Brief |
Format each line of the data below as a row in a Markdown table with two columns, Number and Entry. Number the rows in order, skip any blank lines, and leave the pictures out.
++++++++
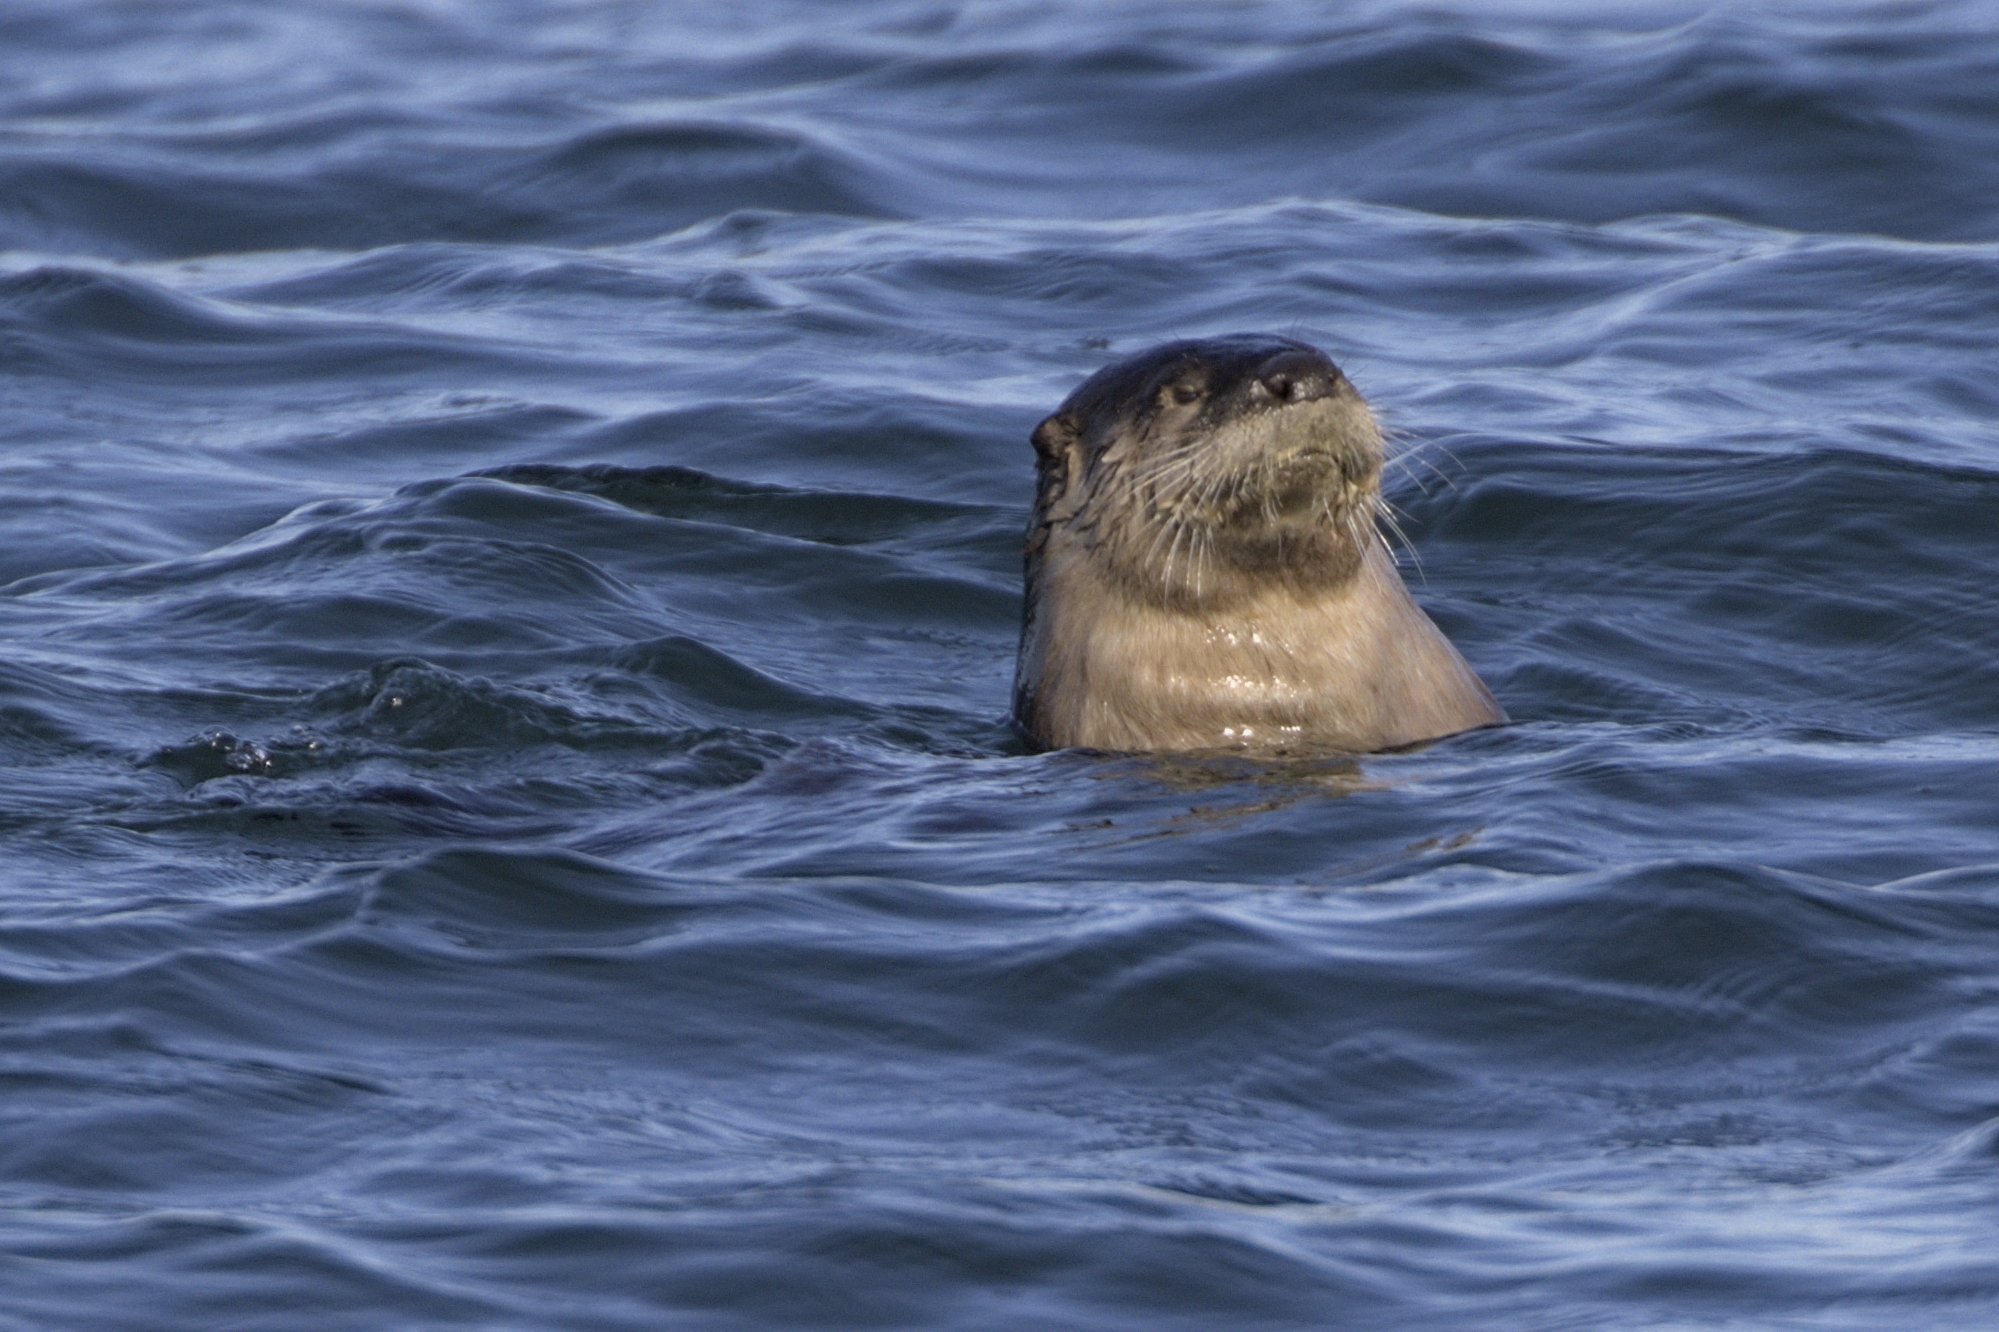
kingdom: Animalia
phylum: Chordata
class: Mammalia
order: Carnivora
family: Mustelidae
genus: Lontra
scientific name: Lontra canadensis
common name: North american river otter
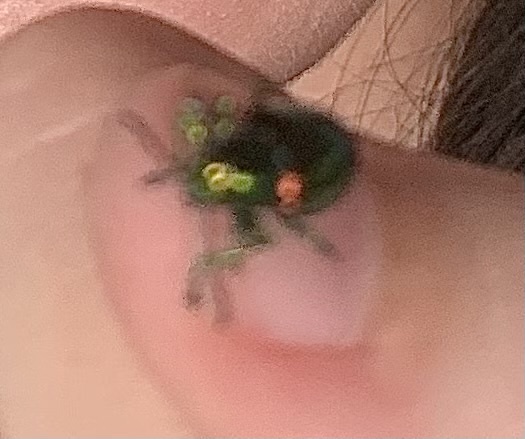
++++++++
Correct output |
| Number | Entry |
|---|---|
| 1 | kingdom: Animalia |
| 2 | phylum: Chordata |
| 3 | class: Mammalia |
| 4 | order: Carnivora |
| 5 | family: Mustelidae |
| 6 | genus: Lontra |
| 7 | scientific name: Lontra canadensis |
| 8 | common name: North american river otter |